Kuan remembered the time Kiv came crying to him because they had caught Suhong bartering rice and locked her up in a hut by herself, to be executed. That evening, his brother had wrapped his ration of rice in banana leaves and stood beneath the thatched hut, the house of straw with pitch-patch light entering through its seams during the day. He poked the package through the floor, until he felt his wife’s tug. Her last supper.

Kuan had watched his older brother and learnt about keeping a family alive, about how to condense your world to the smallest possible unit so that you could keep it safe. In the end Kiv’s wife was spared. There was no reason why. A woman’s life was subject to the whim of sixteen-year-old boys. There was a nine-year-old girl they tethered to a tree. They told her that they were going to kill her the next day. She had to pass the night with that certainty like a rusted spoon scraping at the inside of her stomach. They killed her the next day.

He thought about the scraps of his family. Him with his bad eye. His sister Kieu, whom they called Blackie because she was so dark from the sun. And his mother, keeping her adult children alive. He remembered the afternoon of his mother’s birthday in the killing fields, when he had felt the whoosh of wings above him. He watched a bird fly past and dunk itself into the rice paddy like a falling sickle. It emerged with something in its mouth, which it dropped a few seconds later while soaring away. He walked over to the paddy and saw the splashing. A fish! He pulled it out and smacked it against the ground and hid it in his shirt, close to his chest. They would be able to celebrate his mother’s birthday.

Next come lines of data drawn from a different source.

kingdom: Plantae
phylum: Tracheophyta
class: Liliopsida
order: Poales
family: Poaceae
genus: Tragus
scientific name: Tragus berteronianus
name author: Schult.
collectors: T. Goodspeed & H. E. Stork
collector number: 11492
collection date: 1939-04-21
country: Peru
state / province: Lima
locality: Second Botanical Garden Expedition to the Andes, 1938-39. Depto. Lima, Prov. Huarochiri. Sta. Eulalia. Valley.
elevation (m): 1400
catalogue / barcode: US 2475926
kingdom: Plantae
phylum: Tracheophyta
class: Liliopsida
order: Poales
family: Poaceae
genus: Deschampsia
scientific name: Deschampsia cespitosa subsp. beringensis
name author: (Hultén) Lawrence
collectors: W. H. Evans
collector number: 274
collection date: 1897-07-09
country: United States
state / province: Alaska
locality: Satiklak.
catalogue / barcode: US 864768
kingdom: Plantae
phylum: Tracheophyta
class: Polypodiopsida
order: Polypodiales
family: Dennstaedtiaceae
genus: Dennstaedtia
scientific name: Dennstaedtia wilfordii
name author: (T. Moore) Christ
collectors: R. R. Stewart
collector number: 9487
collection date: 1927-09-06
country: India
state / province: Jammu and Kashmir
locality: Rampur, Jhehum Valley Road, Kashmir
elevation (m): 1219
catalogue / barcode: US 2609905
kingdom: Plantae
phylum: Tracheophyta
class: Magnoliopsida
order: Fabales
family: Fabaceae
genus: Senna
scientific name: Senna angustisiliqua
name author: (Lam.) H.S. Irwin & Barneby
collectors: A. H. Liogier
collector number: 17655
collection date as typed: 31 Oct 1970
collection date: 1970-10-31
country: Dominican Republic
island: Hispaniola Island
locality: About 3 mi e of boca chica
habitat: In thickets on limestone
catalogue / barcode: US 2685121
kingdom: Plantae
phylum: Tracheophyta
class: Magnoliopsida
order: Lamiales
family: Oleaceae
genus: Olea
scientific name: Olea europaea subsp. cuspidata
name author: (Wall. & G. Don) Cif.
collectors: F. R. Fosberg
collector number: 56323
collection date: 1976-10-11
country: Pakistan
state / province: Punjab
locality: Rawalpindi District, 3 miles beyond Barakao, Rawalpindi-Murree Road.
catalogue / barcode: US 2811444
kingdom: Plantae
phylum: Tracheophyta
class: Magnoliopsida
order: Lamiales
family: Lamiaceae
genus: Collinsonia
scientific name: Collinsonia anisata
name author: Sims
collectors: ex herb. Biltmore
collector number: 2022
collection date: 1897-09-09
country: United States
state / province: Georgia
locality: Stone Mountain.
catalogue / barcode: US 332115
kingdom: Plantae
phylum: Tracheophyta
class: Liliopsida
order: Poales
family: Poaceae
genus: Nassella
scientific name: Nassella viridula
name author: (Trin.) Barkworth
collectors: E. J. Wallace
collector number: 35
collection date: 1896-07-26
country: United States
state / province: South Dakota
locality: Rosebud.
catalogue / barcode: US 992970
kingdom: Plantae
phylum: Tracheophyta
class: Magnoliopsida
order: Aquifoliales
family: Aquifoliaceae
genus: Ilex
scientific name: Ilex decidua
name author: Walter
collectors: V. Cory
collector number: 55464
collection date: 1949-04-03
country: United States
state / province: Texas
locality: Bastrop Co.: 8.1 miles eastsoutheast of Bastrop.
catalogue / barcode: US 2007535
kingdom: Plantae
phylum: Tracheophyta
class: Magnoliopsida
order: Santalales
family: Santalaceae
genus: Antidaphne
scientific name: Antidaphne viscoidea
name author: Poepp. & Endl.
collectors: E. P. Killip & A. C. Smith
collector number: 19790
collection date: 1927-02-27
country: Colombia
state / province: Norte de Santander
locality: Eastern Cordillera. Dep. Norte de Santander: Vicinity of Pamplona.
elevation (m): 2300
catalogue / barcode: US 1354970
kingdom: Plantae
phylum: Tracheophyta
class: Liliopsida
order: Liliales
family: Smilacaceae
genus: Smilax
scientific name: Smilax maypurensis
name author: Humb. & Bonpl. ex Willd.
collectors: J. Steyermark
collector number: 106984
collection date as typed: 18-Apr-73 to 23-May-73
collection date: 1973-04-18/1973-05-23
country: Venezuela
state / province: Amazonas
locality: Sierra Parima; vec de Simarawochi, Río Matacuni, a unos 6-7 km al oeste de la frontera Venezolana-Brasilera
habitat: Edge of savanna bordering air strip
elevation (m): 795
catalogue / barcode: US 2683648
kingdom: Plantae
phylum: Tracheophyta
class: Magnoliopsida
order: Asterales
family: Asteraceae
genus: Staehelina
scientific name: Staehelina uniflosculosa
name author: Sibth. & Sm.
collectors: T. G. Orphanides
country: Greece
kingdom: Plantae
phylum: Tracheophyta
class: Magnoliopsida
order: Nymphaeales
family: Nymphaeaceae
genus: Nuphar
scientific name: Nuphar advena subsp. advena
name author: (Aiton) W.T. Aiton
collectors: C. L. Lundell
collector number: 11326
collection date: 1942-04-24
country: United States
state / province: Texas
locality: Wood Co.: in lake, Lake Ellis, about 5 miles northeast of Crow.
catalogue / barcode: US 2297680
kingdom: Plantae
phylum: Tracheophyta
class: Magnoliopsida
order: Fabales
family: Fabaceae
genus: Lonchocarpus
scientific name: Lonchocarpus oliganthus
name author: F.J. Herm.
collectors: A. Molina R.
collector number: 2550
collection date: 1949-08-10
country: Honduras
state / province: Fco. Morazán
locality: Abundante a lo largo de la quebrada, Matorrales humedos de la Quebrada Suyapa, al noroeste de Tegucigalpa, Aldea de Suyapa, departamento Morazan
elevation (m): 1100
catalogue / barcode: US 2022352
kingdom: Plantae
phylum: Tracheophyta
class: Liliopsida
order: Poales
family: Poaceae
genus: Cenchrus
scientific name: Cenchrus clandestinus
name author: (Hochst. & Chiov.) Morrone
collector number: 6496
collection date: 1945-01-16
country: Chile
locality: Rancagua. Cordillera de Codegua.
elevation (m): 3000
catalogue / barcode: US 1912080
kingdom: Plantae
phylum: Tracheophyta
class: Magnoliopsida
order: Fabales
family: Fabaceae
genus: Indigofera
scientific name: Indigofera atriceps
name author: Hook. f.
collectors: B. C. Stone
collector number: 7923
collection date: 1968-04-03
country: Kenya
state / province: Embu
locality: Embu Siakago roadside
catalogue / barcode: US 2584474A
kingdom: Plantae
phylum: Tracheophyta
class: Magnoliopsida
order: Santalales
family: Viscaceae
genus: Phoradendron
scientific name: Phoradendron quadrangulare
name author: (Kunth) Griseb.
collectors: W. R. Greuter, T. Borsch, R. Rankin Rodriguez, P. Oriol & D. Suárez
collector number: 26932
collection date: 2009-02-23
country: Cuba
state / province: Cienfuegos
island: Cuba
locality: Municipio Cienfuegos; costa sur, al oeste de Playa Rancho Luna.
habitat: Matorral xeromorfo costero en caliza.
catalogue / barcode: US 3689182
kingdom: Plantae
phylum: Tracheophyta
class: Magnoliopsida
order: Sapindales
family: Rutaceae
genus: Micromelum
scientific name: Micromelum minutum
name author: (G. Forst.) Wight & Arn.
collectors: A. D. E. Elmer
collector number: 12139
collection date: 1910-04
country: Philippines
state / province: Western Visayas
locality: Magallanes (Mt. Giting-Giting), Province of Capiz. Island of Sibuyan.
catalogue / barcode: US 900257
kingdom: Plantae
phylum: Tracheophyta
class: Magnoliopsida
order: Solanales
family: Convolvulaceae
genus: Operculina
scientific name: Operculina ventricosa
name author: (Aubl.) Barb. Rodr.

At the end of his twenties, his world, once so peopled with attachments, was down to this ragged walking cluster, a cluster he vowed to love and protect till the end of his days. And yet he wanted something more. He knew, without a doubt, that he wanted a family of his own.

Soon, true to his word, Kiv’s guides arrived for them. He had sent two Chinese men who had lived in Vietnam, Dang Hai and Guang Hwei. When his mother heard the names, she declared it a blessing from Buddha. Back in Cambodia before Year Zero, she had once gone to a Buddhist shrine to get her fortune told and was given a small rhyming-couplet poem of four lines, with those very same characters.

Dang Hai gave Kuan a cigarette to smoke, ‘like a Vietnamese, so no one will be suspicious of you’. When they left, he was standing in the back of an old Chinese military truck with a cigarette dangling from his mouth, looking backwards at a country he knew he never wanted to see again.